Step 1: Removing Debugger configuration

Remove DebuggerHookConfig from your estimator

If your training script or SageMaker estimator includes DebuggerHookConfig, Debugger-specific TensorBoardOutputConfig, or rules configurations, remove them. This disables automatic tensor capture and rule evaluation.

Note

If you are using the SageMaker Python SDK v2 Estimator class, consider also transitioning to the newer SageMaker Python SDK training APIs or direct Boto3 CreateTrainingJob calls, as Estimators are a legacy construct.

Delete Debugger output in Amazon S3

Debugger stored tensor data and profiling output in S3 under paths like:

s3://<bucket>/<training-job-name>/debug-output/ s3://<bucket>/<training-job-name>/profiler-output/

Delete these prefixes if you no longer need the historical data. Your training job logs and model artifacts in S3 remain unaffected.

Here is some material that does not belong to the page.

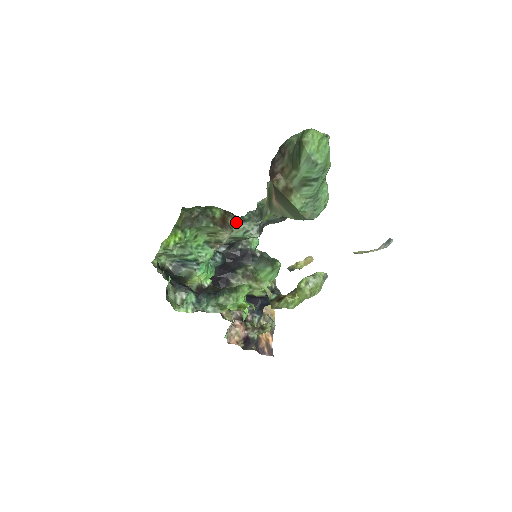
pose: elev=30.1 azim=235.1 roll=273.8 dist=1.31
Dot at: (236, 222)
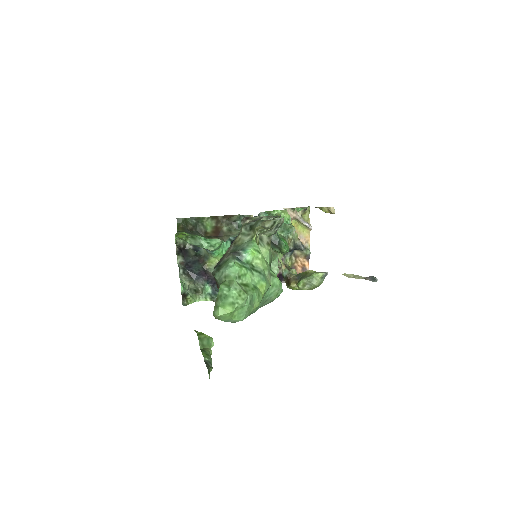
Dot at: (230, 229)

Delete custom Debugger rules (if used)

If you defined custom rule containers:

  • Delete Amazon ECR images used for custom Debugger rule evaluation

  • Remove rule definition scripts or JSON configurations that are no longer needed

Delete CloudWatch Log Groups (optional)

Debugger created log groups under /aws/sagemaker/TrainingJobs for rule evaluation. Delete these if no longer needed to reduce log storage costs.

Review IAM policies

Remove IAM policies that granted access specifically for Debugger usage:

  • s3:GetObject / s3:PutObject scoped to Debugger output paths

  • logs:PutLogEvents for Debugger-specific log groups

  • Permissions for Debugger rule container execution

Retain any policies still needed for your training jobs, MLflow, or CloudWatch.

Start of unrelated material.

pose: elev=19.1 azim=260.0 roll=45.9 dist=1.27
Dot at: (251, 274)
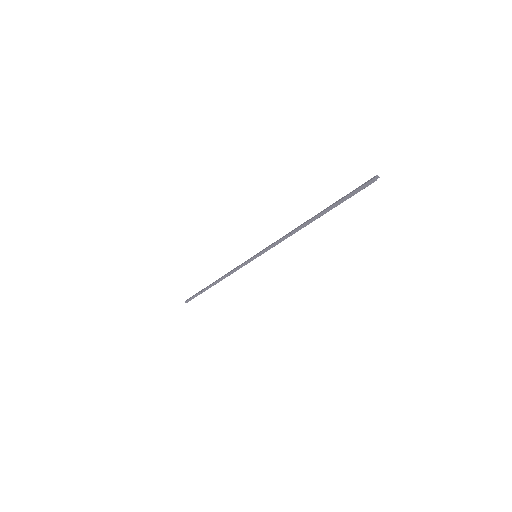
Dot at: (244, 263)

Step 2: Configuring replacements

Integrate MLflow for experiment tracking

Amazon SageMaker AI offers a serverless MLflow capability that dynamically scales to support AI model development tasks at no additional cost. See the launch blog.

Use MLflow to:

  • Log hyperparameters, training metrics, and model artifacts

  • Compare runs side-by-side to identify regressions or improvements

  • Track model versions and lineage from experiment to production

Get started: Machine learning experiments using Amazon SageMaker AI with MLflow – covers setup, creating a tracking server, and integrating with your training code.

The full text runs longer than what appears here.